■ Text block:
+-------+

Is Nina a simpering fool because she’s overprotected, or is she overprotected because she’s a simpering fool? If the first, her family needs to push her out of the nest in order to teach her to fend for herself. At nineteen, she is of an age where she could marry herself – that makes her a woman, not a child, and she should behave like one. If the second, well, I guess you do need to look out for her to some extend.
Carly should be commended for taking on such a task and is in no way at fault in this matter.
When you have four of your friends for bridesmaids, and your kid-sister who is about a decade younger than you, then the stories are obviously going to be different. If you want your bridesmaids to give you a toast, I think it would be pretty awful to expect them to exclude all the times that they are related to you, just to fit in your sister. As Katie said, they are not going to write the toast for MOH!
Nina’s story with your would be different. But that is expected. There was no reason for her to be upset. And sorry to say, but I think it is awful of your parents to corner Carly! She NEVER excluded Nina. In fact, she kept Nina’s portion blank AND she also apologized to Nina when she realized Nina was upset. So, instead talking to Nina and maybe help start her thought process, your parents tried to “dress her (Carly) down” for upsetting their beloved princess! And not only that, your family gossiped about Carly – the girl who finally organized the other wedding party members to write the toast so that YOU get a beautiful toast – the whole time after that. (By the way, if you had 4BMs + 1MOH, all five of them and not just four are to be blamed for the delay to write the toast). I’d be very upset if I were Carly. Some people can take leadership better than others. So, I don’t see anything wrong in her starting the group to write (she didn’t seem to be dominating) – especially as your MOH was unable to do so. Kudos to Carly and your other BMs for giving a wonderful toast despite everything that happened just before the wedding.
Nina might be the “baby” for you and your parents. But to the world she is an adult. You might be protective about kid-sister, but it is not fair to expect everyone to do that. One of my pet peeves is when people tell me to be nice to their “adult” kid brother/sister, because they are the “baby” in their family! Why should I do that? They are YOUR baby sibling, not mine! In fact, the world is full of people who have been the MOH when they are 19, and taken full responsibility for the position. If you are going to be overprotective about her for being shy, she’ll never grow up!

+-------+

■ Source material:
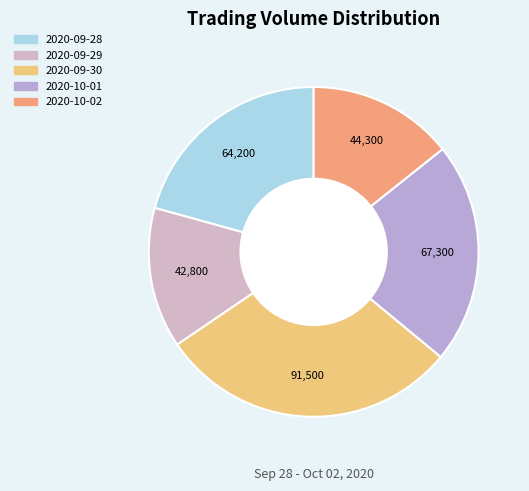

Count the number of slices in the pie.

5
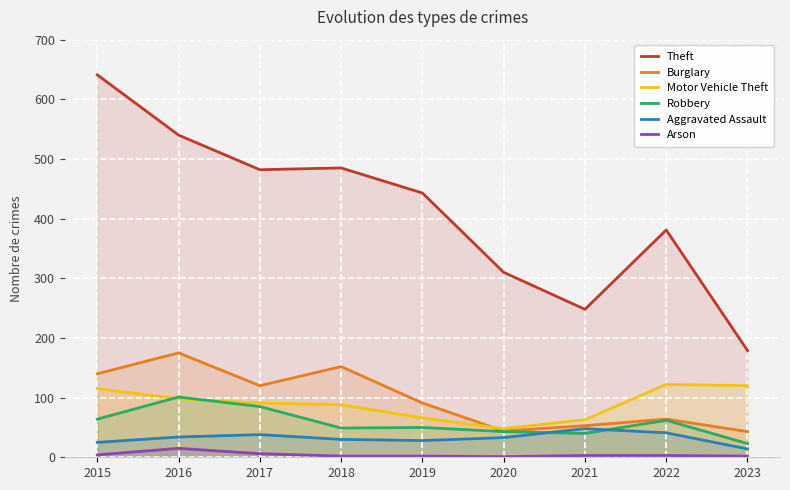

Rank the series by their maximum value, from highest to lowest.

Theft, Burglary, Motor Vehicle Theft, Robbery, Aggravated Assault, Arson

+-------+

■ What to work on:
a: Return the passage of the comment about the wedding toast from "Is Nina a simpering" to "to some extend.".
b: According to the comment about the wedding toast, how old is Nina?
c: List every person named in the comment about the wedding toast.
The data is separate material and is unrelated to the comment about the wedding toast.

■ Answers to the exercises:
a:
Is Nina a simpering fool because she’s overprotected, or is she overprotected because she’s a simpering fool? If the first, her family needs to push her out of the nest in order to teach her to fend for herself. At nineteen, she is of an age where she could marry herself – that makes her a woman, not a child, and she should behave like one. If the second, well, I guess you do need to look out for her to some extend.

b: Nineteen.

c: Nina, Carly, Katie